Looks like your core name is wrong in your command, at least, what is coming
back in the message...

> On Jul 21, 2022, at 3:12 PM, jorge hernandez <jo...@carousel.nyc> wrote:
>
> Hello,
>
> I just downloaded solr, copied the config sets in _default to my new
> core, copied post.jar to where I have the files I want to index,
> created the new core using the web GUI, everything seems right, but when I
> ran:
>
> Java -Dauto -Dc=mynewcore -jar post.jar *.html
>
> It keeps saying:
>
> SimplePostTool: WARNING: IOException while reading response:
> java.io.FileNotFoundException:
> http://localhost:8983/solr/mynescore/update/extract?resource.name=%3cp
> ath_of_the_files>
>
> I’m new at using solr, so I’m pretty sure I missed something, can
> anybody tell me what I missed?
>
> Thanks.

_______________________
Eric Pugh | Founder & CEO | OpenSource Connections, LLC | 434.466.1467 |
http://www.opensourceconnections.com <http://www.opensourceconnections.com/>
| My Free/Busy <http://tinyurl.com/eric-cal>
Co-Author: Apache Solr Enterprise Search Server, 3rd Ed
<https://www.packtpub.com/big-data-and-business-intelligence/apache-solr-enterprise-search-server-third-edition-raw>This
e-mail and all contents, including attachments, is considered to be
Company Confidential unless explicitly stated otherwise, regardless of
whether attachments are marked as such.

Re: Help with new install

Posted by Eric Pugh <ep...@opensourceconnections.com>.
Looks like your core name is wrong in your command, at least, what is coming back in the message...

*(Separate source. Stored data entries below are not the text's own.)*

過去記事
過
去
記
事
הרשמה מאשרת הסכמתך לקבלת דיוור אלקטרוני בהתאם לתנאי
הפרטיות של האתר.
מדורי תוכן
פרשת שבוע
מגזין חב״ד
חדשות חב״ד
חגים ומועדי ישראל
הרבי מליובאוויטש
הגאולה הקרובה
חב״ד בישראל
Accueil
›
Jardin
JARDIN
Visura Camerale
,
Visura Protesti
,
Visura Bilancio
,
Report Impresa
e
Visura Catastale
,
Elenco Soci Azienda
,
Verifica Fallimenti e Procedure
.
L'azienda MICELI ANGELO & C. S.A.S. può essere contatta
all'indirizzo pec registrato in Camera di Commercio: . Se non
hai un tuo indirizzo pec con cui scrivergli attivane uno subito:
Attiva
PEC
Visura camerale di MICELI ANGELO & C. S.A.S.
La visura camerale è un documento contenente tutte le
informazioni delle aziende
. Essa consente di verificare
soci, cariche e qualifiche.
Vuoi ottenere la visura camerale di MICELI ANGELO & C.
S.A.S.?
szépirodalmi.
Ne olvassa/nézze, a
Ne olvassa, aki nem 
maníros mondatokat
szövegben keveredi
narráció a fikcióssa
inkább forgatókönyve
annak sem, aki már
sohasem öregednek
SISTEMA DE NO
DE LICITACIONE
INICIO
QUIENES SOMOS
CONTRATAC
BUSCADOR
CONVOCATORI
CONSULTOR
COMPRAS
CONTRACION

> On Jul 21, 2022, at 3:12 PM, jorge hernandez <jo...@carousel.nyc> wrote:
> 
> Hello,
> 
> I just downloaded solr, copied the config sets in _default to my new core,
> copied post.jar to where I have the files I want to index, created the new
> core using the web GUI, everything seems right, but when I ran:
> 
> Java -Dauto -Dc=mynewcore -jar post.jar *.html
> 
> It keeps saying:
> 
> SimplePostTool: WARNING: IOException while reading response:
> java.io.FileNotFoundException:
> http://localhost:8983/solr/mynescore/update/extract?resource.name=%3cpath_of_the_files>
> 
> I’m new at using solr, so I’m pretty sure I missed something, can anybody
> tell me what I missed?
> 
> Thanks.

_______________________
Eric Pugh | Founder & CEO | OpenSource Connections, LLC | 434.466.1467 | http://www.opensourceconnections.com <http://www.opensourceconnections.com/> | My Free/Busy <http://tinyurl.com/eric-cal>  
Co-Author: Apache Solr Enterprise Search Server, 3rd Ed <https://www.packtpub.com/big-data-and-business-intelligence/apache-solr-enterprise-search-server-third-edition-raw>	
This e-mail and all contents, including attachments, is considered to be Company Confidential unless explicitly stated otherwise, regardless of whether attachments are marked as such.